This dissertation explores these emerging forms of water insecurity as a means of examining contemporary transformations in urban biopolitics. It is based on fieldwork conducted intermittently between March 2015 and July 2018, with full-time engagements from June to August 2016 and November 2016 to March 2017. In conjunction with ethnographic research, I participated in two community-led public health studies assessing the impacts of the Detroit water shutoffs.
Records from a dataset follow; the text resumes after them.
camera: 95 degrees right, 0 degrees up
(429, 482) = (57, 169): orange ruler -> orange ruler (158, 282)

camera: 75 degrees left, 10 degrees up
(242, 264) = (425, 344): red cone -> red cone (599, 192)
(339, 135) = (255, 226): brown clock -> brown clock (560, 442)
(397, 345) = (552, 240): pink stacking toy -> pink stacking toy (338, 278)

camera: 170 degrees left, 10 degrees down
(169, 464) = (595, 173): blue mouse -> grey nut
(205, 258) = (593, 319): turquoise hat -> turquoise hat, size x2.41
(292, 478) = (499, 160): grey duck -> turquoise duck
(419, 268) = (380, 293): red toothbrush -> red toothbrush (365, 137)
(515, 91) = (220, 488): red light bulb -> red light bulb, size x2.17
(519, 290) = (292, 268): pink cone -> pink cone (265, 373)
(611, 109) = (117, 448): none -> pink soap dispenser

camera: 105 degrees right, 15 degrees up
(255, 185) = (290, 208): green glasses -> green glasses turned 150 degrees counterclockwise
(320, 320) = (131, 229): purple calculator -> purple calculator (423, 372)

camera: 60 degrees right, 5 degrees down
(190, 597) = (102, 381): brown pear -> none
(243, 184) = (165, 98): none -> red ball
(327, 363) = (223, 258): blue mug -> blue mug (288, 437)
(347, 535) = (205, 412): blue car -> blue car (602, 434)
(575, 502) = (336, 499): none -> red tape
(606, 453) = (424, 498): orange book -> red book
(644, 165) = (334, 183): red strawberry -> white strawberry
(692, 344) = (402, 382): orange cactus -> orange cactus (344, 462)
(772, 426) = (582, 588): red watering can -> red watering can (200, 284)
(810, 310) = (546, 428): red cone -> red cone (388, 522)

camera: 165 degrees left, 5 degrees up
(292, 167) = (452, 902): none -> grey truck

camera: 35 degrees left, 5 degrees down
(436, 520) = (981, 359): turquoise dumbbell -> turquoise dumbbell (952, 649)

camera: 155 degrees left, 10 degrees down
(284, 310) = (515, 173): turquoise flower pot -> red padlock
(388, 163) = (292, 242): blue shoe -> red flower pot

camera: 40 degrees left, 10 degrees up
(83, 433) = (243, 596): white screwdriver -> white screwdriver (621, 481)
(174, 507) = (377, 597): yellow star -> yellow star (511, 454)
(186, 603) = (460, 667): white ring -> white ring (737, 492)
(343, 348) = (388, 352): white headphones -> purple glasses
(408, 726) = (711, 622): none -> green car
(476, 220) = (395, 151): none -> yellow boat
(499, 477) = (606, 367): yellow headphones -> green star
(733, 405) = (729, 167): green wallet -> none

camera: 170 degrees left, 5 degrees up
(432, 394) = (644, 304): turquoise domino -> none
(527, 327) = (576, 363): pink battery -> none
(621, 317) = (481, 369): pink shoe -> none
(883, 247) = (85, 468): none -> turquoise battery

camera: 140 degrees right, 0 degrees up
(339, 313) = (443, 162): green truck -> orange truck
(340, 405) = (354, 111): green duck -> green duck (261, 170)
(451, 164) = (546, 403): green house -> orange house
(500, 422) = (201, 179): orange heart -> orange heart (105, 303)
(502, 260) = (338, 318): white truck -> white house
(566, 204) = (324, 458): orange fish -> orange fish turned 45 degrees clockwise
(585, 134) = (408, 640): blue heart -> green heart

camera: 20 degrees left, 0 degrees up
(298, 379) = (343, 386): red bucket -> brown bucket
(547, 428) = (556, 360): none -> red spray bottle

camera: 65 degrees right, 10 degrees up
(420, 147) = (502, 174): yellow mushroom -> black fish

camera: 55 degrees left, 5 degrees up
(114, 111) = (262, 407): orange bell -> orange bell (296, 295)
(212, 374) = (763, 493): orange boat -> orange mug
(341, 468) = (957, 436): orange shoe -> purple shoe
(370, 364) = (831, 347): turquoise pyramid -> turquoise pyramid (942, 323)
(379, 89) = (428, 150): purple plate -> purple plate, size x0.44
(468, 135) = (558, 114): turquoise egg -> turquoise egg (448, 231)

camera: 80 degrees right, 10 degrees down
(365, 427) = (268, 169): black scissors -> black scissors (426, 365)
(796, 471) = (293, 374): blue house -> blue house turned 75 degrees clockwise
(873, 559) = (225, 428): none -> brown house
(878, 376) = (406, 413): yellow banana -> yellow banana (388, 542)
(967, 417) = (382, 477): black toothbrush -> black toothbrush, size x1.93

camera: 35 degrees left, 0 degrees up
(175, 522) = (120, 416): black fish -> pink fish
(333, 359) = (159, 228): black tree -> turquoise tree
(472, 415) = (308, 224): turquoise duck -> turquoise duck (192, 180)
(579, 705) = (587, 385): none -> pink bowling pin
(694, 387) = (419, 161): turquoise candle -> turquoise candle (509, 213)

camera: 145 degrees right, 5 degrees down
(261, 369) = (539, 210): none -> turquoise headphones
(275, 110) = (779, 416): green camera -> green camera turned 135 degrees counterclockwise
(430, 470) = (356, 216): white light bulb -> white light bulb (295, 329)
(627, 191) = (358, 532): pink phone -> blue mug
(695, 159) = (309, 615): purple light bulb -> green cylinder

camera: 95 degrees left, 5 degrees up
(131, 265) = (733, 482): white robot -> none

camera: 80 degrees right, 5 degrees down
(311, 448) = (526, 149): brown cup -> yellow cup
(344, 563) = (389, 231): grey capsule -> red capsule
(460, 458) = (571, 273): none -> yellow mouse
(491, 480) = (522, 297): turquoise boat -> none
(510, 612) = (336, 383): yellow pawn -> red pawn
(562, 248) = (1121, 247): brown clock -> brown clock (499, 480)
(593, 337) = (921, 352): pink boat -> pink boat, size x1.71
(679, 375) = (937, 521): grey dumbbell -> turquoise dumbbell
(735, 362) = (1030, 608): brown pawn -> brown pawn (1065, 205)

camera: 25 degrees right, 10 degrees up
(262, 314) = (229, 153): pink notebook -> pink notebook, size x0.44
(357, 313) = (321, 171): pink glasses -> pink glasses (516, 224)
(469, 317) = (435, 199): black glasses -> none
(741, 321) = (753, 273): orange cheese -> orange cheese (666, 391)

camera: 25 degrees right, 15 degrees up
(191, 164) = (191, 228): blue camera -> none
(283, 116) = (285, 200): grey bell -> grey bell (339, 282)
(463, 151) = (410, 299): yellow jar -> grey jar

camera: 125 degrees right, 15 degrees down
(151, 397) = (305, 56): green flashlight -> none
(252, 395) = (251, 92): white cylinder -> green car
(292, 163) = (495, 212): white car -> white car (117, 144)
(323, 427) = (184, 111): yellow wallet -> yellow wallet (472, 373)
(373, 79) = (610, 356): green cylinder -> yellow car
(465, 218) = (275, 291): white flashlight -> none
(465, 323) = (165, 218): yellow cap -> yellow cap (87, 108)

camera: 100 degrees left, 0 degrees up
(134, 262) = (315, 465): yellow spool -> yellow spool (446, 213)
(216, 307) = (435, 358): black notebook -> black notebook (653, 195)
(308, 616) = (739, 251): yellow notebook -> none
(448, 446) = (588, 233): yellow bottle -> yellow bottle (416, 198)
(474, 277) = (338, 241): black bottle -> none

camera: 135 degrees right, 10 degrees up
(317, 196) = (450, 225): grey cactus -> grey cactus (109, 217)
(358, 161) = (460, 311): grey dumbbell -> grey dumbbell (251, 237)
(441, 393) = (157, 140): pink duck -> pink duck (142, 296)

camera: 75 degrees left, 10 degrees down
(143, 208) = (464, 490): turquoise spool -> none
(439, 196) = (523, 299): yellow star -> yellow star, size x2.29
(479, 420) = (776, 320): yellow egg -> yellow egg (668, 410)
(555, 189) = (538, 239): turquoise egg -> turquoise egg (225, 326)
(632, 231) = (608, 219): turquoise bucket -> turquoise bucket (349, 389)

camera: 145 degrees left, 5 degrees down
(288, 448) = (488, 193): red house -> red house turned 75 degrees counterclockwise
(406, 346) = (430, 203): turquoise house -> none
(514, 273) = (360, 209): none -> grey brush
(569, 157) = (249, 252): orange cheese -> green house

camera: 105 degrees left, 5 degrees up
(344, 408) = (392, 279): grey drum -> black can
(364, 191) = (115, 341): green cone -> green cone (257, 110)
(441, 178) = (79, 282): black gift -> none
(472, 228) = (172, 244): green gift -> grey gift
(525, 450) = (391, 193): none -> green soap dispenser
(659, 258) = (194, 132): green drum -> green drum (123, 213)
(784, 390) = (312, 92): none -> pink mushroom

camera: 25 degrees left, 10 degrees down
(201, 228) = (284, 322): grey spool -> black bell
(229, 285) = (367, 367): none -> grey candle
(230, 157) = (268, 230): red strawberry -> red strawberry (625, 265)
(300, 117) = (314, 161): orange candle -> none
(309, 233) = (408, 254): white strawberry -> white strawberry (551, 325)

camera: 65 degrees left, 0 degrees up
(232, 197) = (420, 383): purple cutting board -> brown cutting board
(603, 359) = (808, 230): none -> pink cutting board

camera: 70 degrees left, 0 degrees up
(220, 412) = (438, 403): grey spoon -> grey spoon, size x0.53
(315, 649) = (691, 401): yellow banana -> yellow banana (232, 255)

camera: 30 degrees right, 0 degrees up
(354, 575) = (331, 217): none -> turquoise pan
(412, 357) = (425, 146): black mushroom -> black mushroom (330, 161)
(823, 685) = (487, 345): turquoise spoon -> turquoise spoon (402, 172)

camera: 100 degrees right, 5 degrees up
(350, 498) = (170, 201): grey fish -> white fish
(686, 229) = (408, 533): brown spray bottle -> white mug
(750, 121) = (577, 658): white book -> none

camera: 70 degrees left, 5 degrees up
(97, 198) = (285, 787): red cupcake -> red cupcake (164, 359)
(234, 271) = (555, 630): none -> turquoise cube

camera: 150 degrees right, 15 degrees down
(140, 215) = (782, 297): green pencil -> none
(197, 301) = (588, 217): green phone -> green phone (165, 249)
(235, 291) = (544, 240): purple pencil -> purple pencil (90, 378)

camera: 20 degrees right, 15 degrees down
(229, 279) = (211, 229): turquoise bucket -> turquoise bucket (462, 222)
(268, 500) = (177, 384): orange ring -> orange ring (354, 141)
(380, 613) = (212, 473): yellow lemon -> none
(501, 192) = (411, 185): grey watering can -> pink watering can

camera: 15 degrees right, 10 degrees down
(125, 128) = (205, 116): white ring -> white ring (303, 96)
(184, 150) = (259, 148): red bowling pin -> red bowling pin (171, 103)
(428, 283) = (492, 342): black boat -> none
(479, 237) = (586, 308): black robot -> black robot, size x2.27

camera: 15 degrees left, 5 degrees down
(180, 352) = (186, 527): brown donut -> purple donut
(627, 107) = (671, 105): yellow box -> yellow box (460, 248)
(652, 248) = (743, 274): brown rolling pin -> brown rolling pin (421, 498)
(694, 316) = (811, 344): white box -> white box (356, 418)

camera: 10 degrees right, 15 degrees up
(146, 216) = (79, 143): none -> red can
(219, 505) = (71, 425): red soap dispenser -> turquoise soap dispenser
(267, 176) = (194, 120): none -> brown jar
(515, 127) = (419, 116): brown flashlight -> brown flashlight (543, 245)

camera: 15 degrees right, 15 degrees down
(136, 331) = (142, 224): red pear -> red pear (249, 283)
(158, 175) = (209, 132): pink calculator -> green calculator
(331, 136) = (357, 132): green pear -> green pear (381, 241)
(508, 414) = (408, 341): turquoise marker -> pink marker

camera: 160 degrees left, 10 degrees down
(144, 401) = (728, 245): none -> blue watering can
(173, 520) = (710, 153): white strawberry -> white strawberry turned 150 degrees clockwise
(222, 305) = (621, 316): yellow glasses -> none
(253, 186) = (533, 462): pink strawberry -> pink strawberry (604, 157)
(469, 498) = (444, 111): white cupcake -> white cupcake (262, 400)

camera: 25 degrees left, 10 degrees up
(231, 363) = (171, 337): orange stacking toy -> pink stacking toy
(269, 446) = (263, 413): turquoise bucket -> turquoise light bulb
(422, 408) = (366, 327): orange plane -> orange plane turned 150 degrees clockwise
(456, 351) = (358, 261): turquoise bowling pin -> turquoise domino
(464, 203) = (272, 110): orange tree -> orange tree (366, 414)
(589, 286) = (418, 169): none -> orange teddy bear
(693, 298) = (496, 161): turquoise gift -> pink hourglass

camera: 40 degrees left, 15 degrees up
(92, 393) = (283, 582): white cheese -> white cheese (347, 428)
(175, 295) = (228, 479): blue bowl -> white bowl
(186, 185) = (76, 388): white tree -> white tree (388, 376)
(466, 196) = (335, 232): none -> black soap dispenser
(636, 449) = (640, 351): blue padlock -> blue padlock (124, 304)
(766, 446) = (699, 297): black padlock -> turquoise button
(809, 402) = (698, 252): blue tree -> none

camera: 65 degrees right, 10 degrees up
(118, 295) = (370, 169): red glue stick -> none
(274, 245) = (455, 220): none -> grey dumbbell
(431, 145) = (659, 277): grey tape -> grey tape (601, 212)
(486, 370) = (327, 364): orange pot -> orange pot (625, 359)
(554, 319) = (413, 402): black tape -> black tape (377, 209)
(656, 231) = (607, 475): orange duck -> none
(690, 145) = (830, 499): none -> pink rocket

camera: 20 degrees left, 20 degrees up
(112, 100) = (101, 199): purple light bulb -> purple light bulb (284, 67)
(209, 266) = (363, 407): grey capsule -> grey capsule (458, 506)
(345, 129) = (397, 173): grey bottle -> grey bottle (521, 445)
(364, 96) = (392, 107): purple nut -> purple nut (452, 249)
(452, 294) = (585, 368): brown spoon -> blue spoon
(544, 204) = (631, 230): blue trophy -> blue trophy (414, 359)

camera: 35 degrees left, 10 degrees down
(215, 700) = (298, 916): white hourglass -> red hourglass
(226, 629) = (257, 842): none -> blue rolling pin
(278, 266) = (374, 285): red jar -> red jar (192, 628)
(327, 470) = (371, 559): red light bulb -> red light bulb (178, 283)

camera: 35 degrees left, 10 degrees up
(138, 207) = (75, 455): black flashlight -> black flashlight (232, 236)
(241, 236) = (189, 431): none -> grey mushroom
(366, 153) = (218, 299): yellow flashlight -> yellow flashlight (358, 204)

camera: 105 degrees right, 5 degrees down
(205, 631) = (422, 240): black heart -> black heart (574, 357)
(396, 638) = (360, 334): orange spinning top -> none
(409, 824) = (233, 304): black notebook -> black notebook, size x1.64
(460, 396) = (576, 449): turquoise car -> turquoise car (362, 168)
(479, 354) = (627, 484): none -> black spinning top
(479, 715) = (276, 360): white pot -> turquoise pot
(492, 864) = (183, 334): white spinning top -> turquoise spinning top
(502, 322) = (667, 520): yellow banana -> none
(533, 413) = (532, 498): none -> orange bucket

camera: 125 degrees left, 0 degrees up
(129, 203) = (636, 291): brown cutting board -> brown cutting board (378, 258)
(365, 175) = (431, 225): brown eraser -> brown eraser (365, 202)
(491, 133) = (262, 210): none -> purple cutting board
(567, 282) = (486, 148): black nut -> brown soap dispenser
Drawing on grassroots critique and critical race theory, I show how the legacy of racial residential segregation and regional power are reworked into contemporary urban environment through water in new ways. I extend Michel Foucault’s generative theory of biopolitics to consider how contemporary security techniques seek to contain – but often proliferate – the kinds of threats to “life as usual” posed by emerging and endemic water contaminants. I also examine the fear that social security administrations work to ‘secure’ the separation of families from water, and each other, as protections of the welfare state are dismantled, making the privatization of water possible in theory and practice.

Social movements and social theorists alike argue that urban water infrastructures have become increasingly important sites for rethinking the ethics and politics of collective living in the aftermath of industrial decline. This dissertation traces how those excluded from the city’s water – despite their claims to citizenship, property, and human rights – nevertheless engage in urban water politics, assembling water just as (and precisely where) water overflows the bounds of modern infrastructure ideals and neoliberal governance. These sites of excess and overflow point to spaces of possibility for new socialities and new types of politics, engaged under the oft-made claim that “Water is Life.” Attention to the physics and politics of hydrosocial assemblage opens up considerations for how life might be assembled otherwise.